The photos on the “Saltsfeature pages are tintypes, which were introduced just before the Civil War. They eventually replaced daguerreotypes, which captured images on silver-plated copper, and became the most popular photography of the last half of the 19th century. Well before the era of the Polaroid, tintypes delivered a finished photo to a customer in just 15 to 20 minutes, if all went well.

John Ellis with Anglers Journal editor Bill Sisson

John Ellis with Anglers Journal editor Bill Sisson

The “film” for my tintypes is a blackened metal plate that I treat first with collodion — a mixture of nitrated cotton, ether, alcohol and metal salts — and then, in a darkroom under a red safe light, with a liquid silver solution. I compose my image through the lens of a wooden large-format camera, put a cap over the lens and load the metal plate into the camera in a special holder while it’s still “wet.” I remove the lens cap for a couple of seconds to get my exposure — the image — on the plate, then immediately develop it with a solution of iron sulfate, making sure all of this happens before the coating dries and the image is lost. Lastly, I fix the plate, wash it and coat it by hand with a varnish.

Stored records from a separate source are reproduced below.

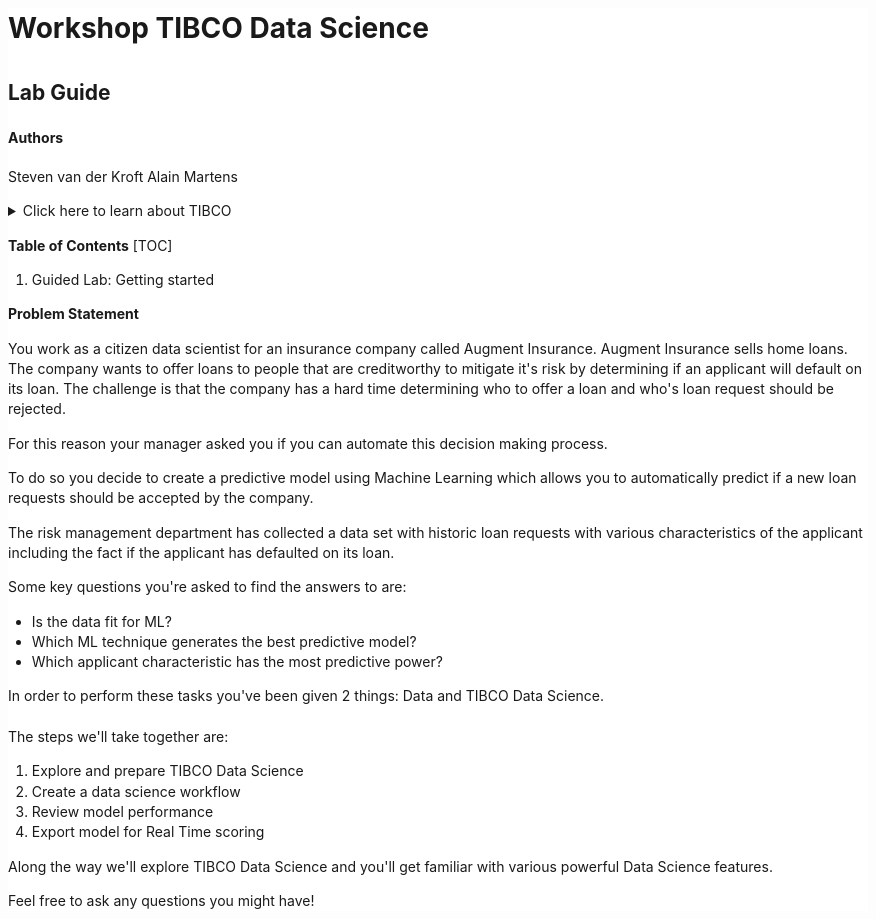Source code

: # Workshop TIBCO Data Science

## Lab Guide

#### Authors
Steven van der Kroft
Alain Martens


<details><summary>
Click here to learn about TIBCO
</summary></details>


**Table of Contents**
[TOC]


1. Guided Lab: Getting started 

**Problem Statement**

You work as a citizen data scientist for an insurance company called Augment Insurance. Augment Insurance sells home loans. The company wants to offer loans to people that are creditworthy to mitigate it's risk by determining if an applicant will default on its loan. The challenge is that the company has a hard time determining who to offer a loan and who's loan request should be rejected.

For this reason your manager asked you if you can automate this decision making process.

To do so you decide to create a predictive model using Machine Learning which allows you to automatically predict if a new loan requests should be accepted by the company. 

The risk management department has collected a data set with historic loan requests with various characteristics of the applicant including the fact if the applicant has defaulted on its loan.

Some key questions you're asked to find the answers to are:



*   Is the data fit for ML?
*   Which ML technique generates the best predictive model?
*   Which applicant characteristic has the most predictive power?

In order to perform these tasks you've been given 2 things: Data and TIBCO Data Science. \
 \
The steps we'll take together are: 



1. Explore and prepare TIBCO Data Science
2. Create a data science workflow
3. Review model performance
4. Export model for Real Time scoring

Along the way we'll explore TIBCO Data Science and you'll get familiar with various powerful Data Science features. 

Feel free to ask any questions you might have!
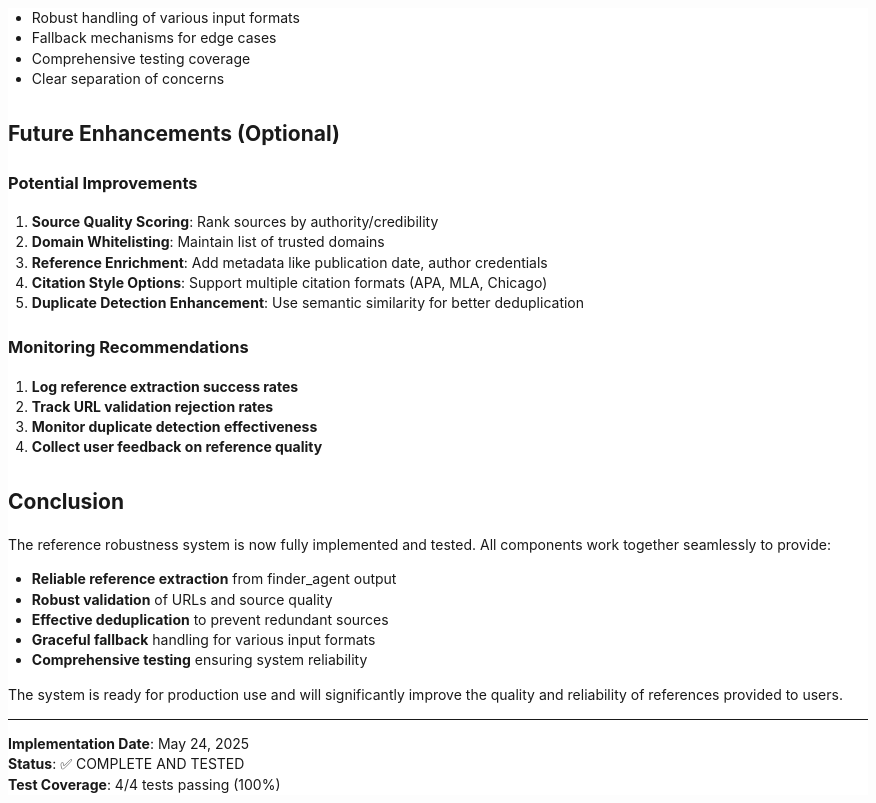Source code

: - Robust handling of various input formats
- Fallback mechanisms for edge cases
- Comprehensive testing coverage
- Clear separation of concerns

## Future Enhancements (Optional)

### Potential Improvements

1. **Source Quality Scoring**: Rank sources by authority/credibility
2. **Domain Whitelisting**: Maintain list of trusted domains
3. **Reference Enrichment**: Add metadata like publication date, author credentials
4. **Citation Style Options**: Support multiple citation formats (APA, MLA, Chicago)
5. **Duplicate Detection Enhancement**: Use semantic similarity for better deduplication

### Monitoring Recommendations

1. **Log reference extraction success rates**
2. **Track URL validation rejection rates**
3. **Monitor duplicate detection effectiveness**
4. **Collect user feedback on reference quality**

## Conclusion

The reference robustness system is now fully implemented and tested. All components work together seamlessly to provide:

- **Reliable reference extraction** from finder_agent output
- **Robust validation** of URLs and source quality
- **Effective deduplication** to prevent redundant sources
- **Graceful fallback** handling for various input formats
- **Comprehensive testing** ensuring system reliability

The system is ready for production use and will significantly improve the quality and reliability of references provided to users.

---

**Implementation Date**: May 24, 2025  
**Status**: ✅ COMPLETE AND TESTED  
**Test Coverage**: 4/4 tests passing (100%)
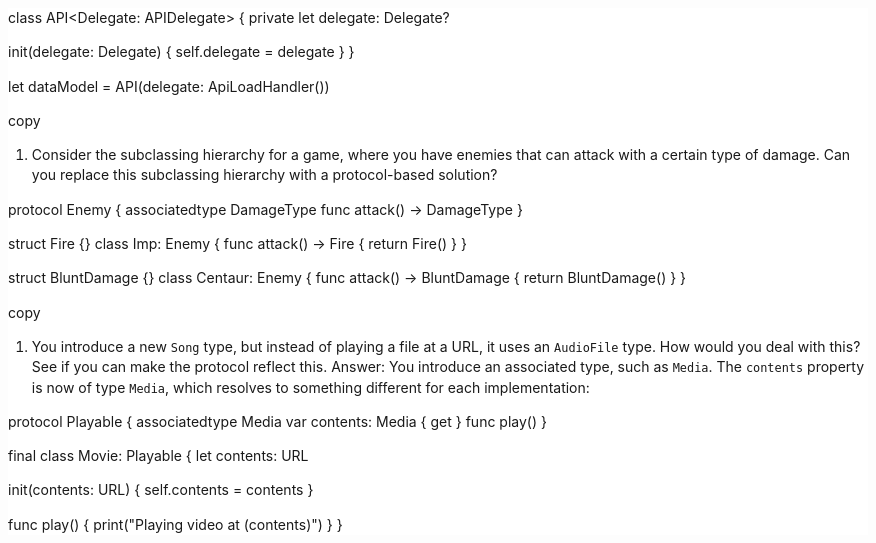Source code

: class API<Delegate: APIDelegate> {
private let delegate: Delegate?

init(delegate: Delegate) {
self.delegate = delegate
}
}

let dataModel = API(delegate: ApiLoadHandler())

copy

1. Consider the subclassing hierarchy for a game, where you have enemies that can attack with a certain type of damage. Can you replace this subclassing hierarchy with a protocol-based solution?

protocol Enemy {
associatedtype DamageType
func attack() -> DamageType
}

struct Fire {}
class Imp: Enemy {
func attack() -> Fire {
return Fire()
}
}

struct BluntDamage {}
class Centaur: Enemy {
func attack() -> BluntDamage {
return BluntDamage()
}
}

copy

1. You introduce a new `Song` type, but instead of playing a file at a URL, it uses an `AudioFile` type. How would you deal with this? See if you can make the protocol reflect this. Answer: You introduce an associated type, such as `Media`. The `contents` property is now of type `Media`, which resolves to something different for each implementation:

protocol Playable {
associatedtype Media
var contents: Media { get }
func play()
}

final class Movie: Playable {
let contents: URL

init(contents: URL) {
self.contents = contents
}

func play() { print("Playing video at \(contents)") }
}
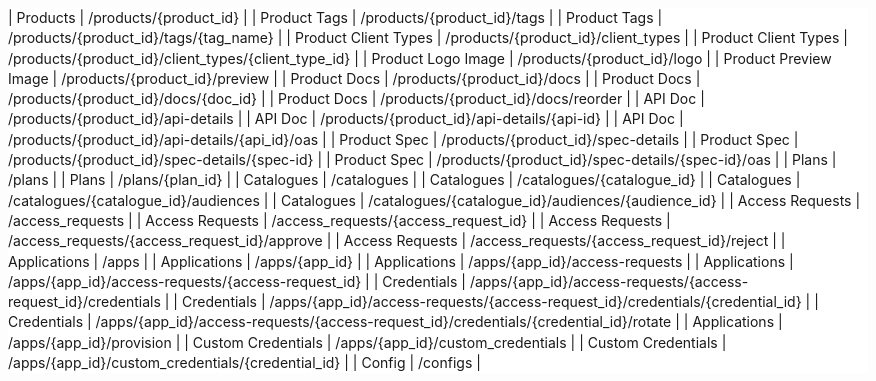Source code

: | Products           | /products/{product_id}                                                                 |
| Product Tags       | /products/{product_id}/tags                                                            |
| Product Tags       | /products/{product_id}/tags/{tag_name}                                                 |
| Product Client Types       | /products/{product_id}/client_types                                            |
| Product Client Types       | /products/{product_id}/client_types/{client_type_id}                           |
| Product Logo Image         | /products/{product_id}/logo                                                    |
| Product Preview Image      | /products/{product_id}/preview                                                 |
| Product Docs       | /products/{product_id}/docs                                                            |
| Product Docs       | /products/{product_id}/docs/{doc_id}                                                   |
| Product Docs       | /products/{product_id}/docs/reorder                                                    |
| API Doc            | /products/{product_id}/api-details                                                     |
| API Doc            | /products/{product_id}/api-details/{api-id}                                            |
| API Doc            | /products/{product_id}/api-details/{api_id}/oas                                        |
| Product Spec       | /products/{product_id}/spec-details                                                    |
| Product Spec       | /products/{product_id}/spec-details/{spec-id}                                          |
| Product Spec       | /products/{product_id}/spec-details/{spec-id}/oas                                      |
| Plans              | /plans                                                                                 |
| Plans              | /plans/{plan_id}                                                                       |
| Catalogues         | /catalogues                                                                            |
| Catalogues         | /catalogues/{catalogue_id}                                                             |
| Catalogues         | /catalogues/{catalogue_id}/audiences                                                   |
| Catalogues         | /catalogues/{catalogue_id}/audiences/{audience_id}                                     |
| Access Requests    | /access_requests                                                                       |
| Access Requests    | /access_requests/{access_request_id}                                                   |
| Access Requests    | /access_requests/{access_request_id}/approve                                           |
| Access Requests    | /access_requests/{access_request_id}/reject                                            |
| Applications       | /apps                                                                                  |
| Applications       | /apps/{app_id}                                                                         |
| Applications       | /apps/{app_id}/access-requests                                                         |
| Applications       | /apps/{app_id}/access-requests/{access-request_id}                                     |
| Credentials        | /apps/{app_id}/access-requests/{access-request_id}/credentials                         |
| Credentials        | /apps/{app_id}/access-requests/{access-request_id}/credentials/{credential_id}         |
| Credentials        | /apps/{app_id}/access-requests/{access-request_id}/credentials/{credential_id}/rotate  |
| Applications       | /apps/{app_id}/provision                                                               |
| Custom Credentials | /apps/{app_id}/custom_credentials                                                      |
| Custom Credentials | /apps/{app_id}/custom_credentials/{credential_id}                                      |
| Config             | /configs                                                                               |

The process naturally reverses the image, which is why the lettering on Greg’s and John’s suspenders is backward.

Greg Myerson, who holds the world record for the largest Striped Bass ever caught.

Greg Myerson, who holds the world record for the largest Striped Bass ever caught.

I work in tintypes because I’m inspired by both the process and the artistry. A tintype is a physical image. It’s not digitized on a computer or in the cloud. I don’t even have to print it. The exposure is the picture, and each picture I create is unique, a one-of-a-kind object. I control every step of the process from start to finish. Even if the camera breaks, I can fix it. It’s a very simple piece of equipment. If the chemicals go bad, I mix up a fresh batch. I make everything from scratch.

What I particularly like about tintypes is the direct and intimate bond it forges between photographer and subject. I must see my subject clearly enough that I feel I know the person and can get the best pose and an image reflecting one of the tintype’s strengths: What you see is what you get. A good tintype makes a bold statement. If I pose the subject well and get the lighting and exposure right, the image will reveal a lot about the person in a true, honest way. The tintype allows me to focus on the fundamentals of who the person is. There’s no retouching, no manipulation.

Tintypes enable me to photograph contemporary people using artistry from bygone days. They pay tribute to the past while actualizing the present.